Thank you all for your advice. 

I was told by someone at the alarm fitting company that fridges are more likely to break down due to under-use ( being left off when the motorhome or caravan was not being used) and he advised leaving the van connected to the mains and then leaving the fridge on low all the time the van is not being used, if possible. 

I started to do the above but have now left the fridge off. However, I would be interested to know whether anyone has had a fridge break down and whether this was put down to the fridge being left off when the van was not being used. 

Thanks,

Base


----------



## kandsservices (Sep 5, 2010)

The elements dont last for ever they have a life expectancy i always leave my fridge off and door slighty open.


----------



## Glandwr (Jun 12, 2006)

Door slightly open to prevent musty smells, Can't see what other good it would do.

Dick


----------



## loughrigg (Nov 10, 2008)

base said:


> However, I would be interested to know whether anyone has had a fridge break down and whether this was put down to the fridge being left off when the van was not being used.
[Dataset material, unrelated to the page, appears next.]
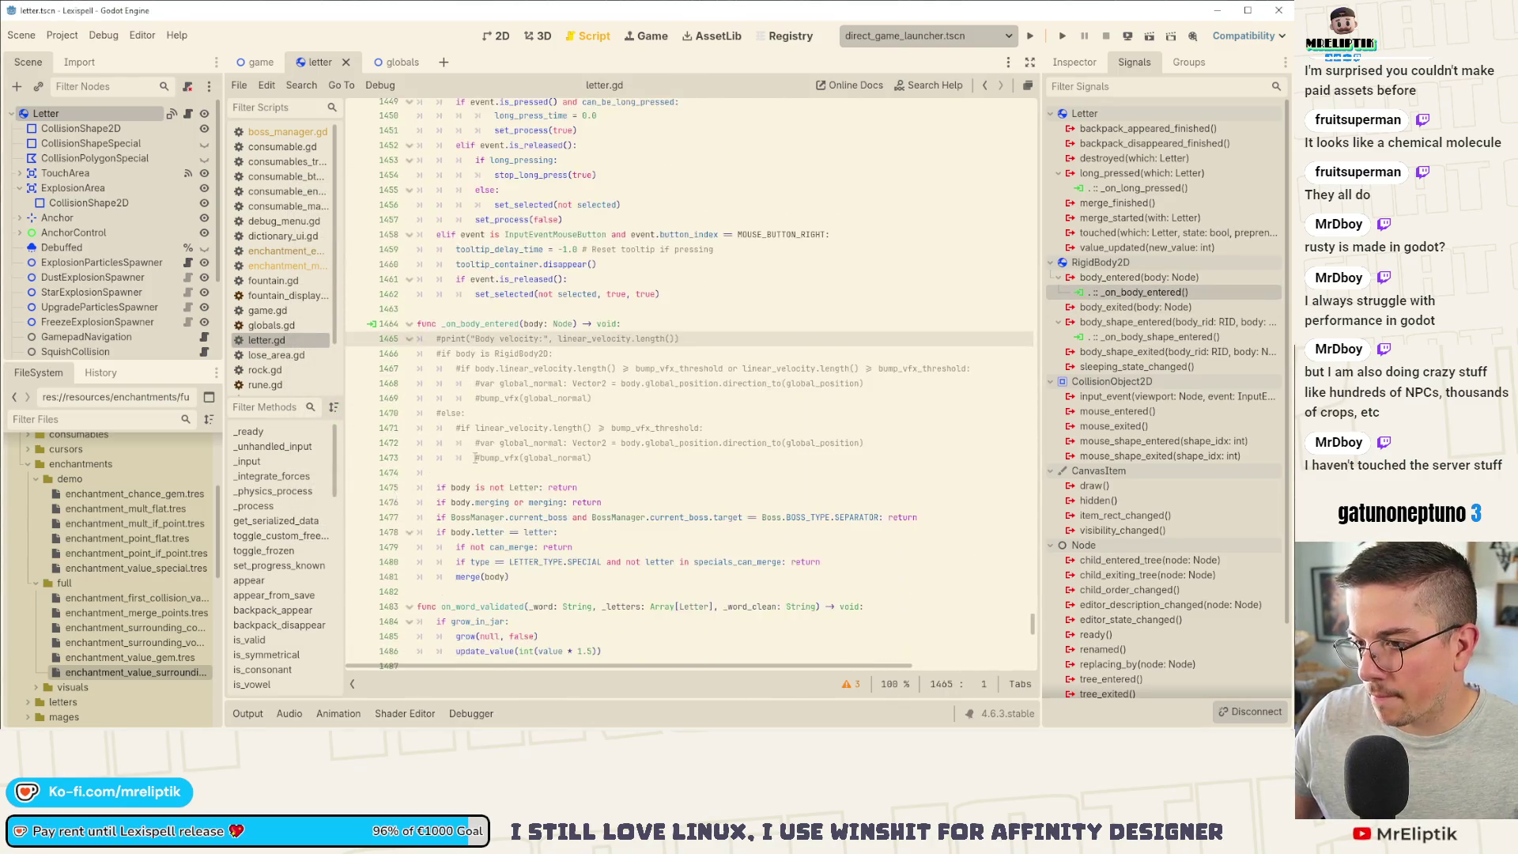
scroll(475, 458, down, 3)
click(611, 353)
Over the last couple of years (since purchase), I've gone for option 2. Before me "Bertie" only covered a touch over 1,000 miles in nearly two years (most of that time with a dealer as far as I can make out), so I suspect the fridge was switched off for most of that time.

Whether or not that has led my fridge to its present fairly sorry state is anybody's guess. Its not broken down completely just yet (probably severely tempting fate as I'm off for a long weekend tomorrow), but it is now very unpredictable.

On hook-up, the temperature can vary from -2c up to +8c with little or no movement of the thermostat. Trying to keep anything chilled on 12v or gas is a waste of time and food.

According to a Dometic service agent, the cooler unit is failing - his advice....buy a new fridge (the dying one is a 9 year old 6 series Electrolux).

Mike


----------